- Associated Press - Thursday, December 30, 2010

JUNEAU, Alaska (AP) — Sen. Lisa Murkowski, Alaska Republican, officially was named the winner of the state’s U.S. Senate race Thursday, following a legal battle that lasted longer than the write-in campaign she waged to keep her job.

Gov. Sean Parnell and Lt. Gov. Mead Treadwell signed the paperwork certifying her win in the hotly contested race.

The paperwork was expected to be hand-delivered to Washington to guard against possible delays that could keep Mrs. Murkowski from being sworn in with her colleagues on Wednesday.

With certification, Mrs. Murkowski becomes the first U.S. Senate candidate since Sen. Strom Thurmond in 1954 to win a write-in campaign.


The official margin of victory over her nearest opponent, Republican rival Joe Miller, was more than 10,000 votes.

Mrs. Murkowski waged her longshot write-in bid after losing the August GOP primary to Mr. Miller, a Sarah Palin-backed “tea party” favorite making his first statewide run for public office.

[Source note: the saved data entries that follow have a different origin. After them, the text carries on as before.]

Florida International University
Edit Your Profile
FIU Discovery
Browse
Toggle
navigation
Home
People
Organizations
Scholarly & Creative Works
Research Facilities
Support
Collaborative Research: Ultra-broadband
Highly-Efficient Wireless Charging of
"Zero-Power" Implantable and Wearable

She announced her write-in campaign Sept. 17 — an unprecedented effort in this state that lasted 46 days. Certification came 58 days after the election.

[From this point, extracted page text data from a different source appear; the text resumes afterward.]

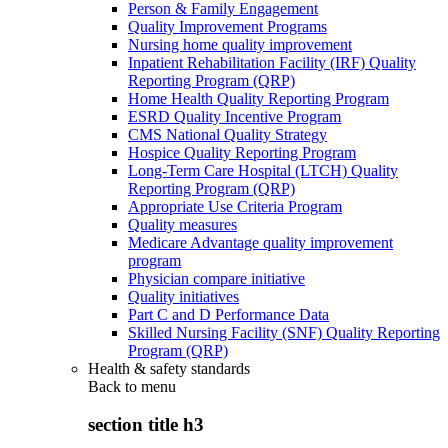
Person & Family Engagement
Quality Improvement Programs
Nursing home quality improvement
Inpatient Rehabilitation Facility (IRF) Quality
Reporting Program (QRP)
Home Health Quality Reporting Program
ESRD Quality Incentive Program
CMS National Quality Strategy
Hospice Quality Reporting Program
Long-Term Care Hospital (LTCH) Quality
Reporting Program (QRP)
Appropriate Use Criteria Program
Quality measures
Medicare Advantage quality improvement
program
Physician compare initiative
Quality initiatives
Part C and D Performance Data
Skilled Nursing Facility (SNF) Quality Reporting
Program (QRP)
Health & safety standards
Back to
menu
section title h3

Mr. Miller was expected to announce Friday whether he’ll continue his challenge to the state’s handling of the election and its counting of write-in votes for Mrs. Murkowski.

Mr. Miller sued in federal court shortly after the hand count of ballots ended. He argued that the state should have adhered strictly to a law calling for write-in ballots to have the ovals filled and either the candidate’s last name or name as it appears on the declaration of candidacy written. Spelling, his attorneys insisted, mattered.

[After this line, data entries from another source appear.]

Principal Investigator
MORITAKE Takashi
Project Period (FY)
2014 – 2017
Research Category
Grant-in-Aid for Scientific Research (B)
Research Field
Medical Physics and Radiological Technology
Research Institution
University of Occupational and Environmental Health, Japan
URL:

The state allowed for ballots with misspellings to be counted toward Mrs. Murkowski’s total, with the director of the state Division of Elections, in consultation with state attorneys, using discretion to determine voter intent.

U.S. District Court Chief Judge Ralph R. Beistline determined the state courts were in a better position to decide the winner initially but blocked the state from certifying the results of the race until the “serious” legal issues raised by Mr. Miller were resolved.

Last week, the state Supreme Court, in an at-times strongly worded 4-0 opinion, called voter intent “paramount” and upheld a lower-court decision that refused to overturn election results favoring Mrs. Murkowski.

Mr. Miller then took his case back to the federal court, but Judge Beistline refused to second-guess the state’s high court, tossing Mr. Miller’s claims of constitutional violations and lifting his hold on certification.

Mr. Miller could appeal Judge Beistline’s decision, lodge a formal contest of the election results in state court or give up.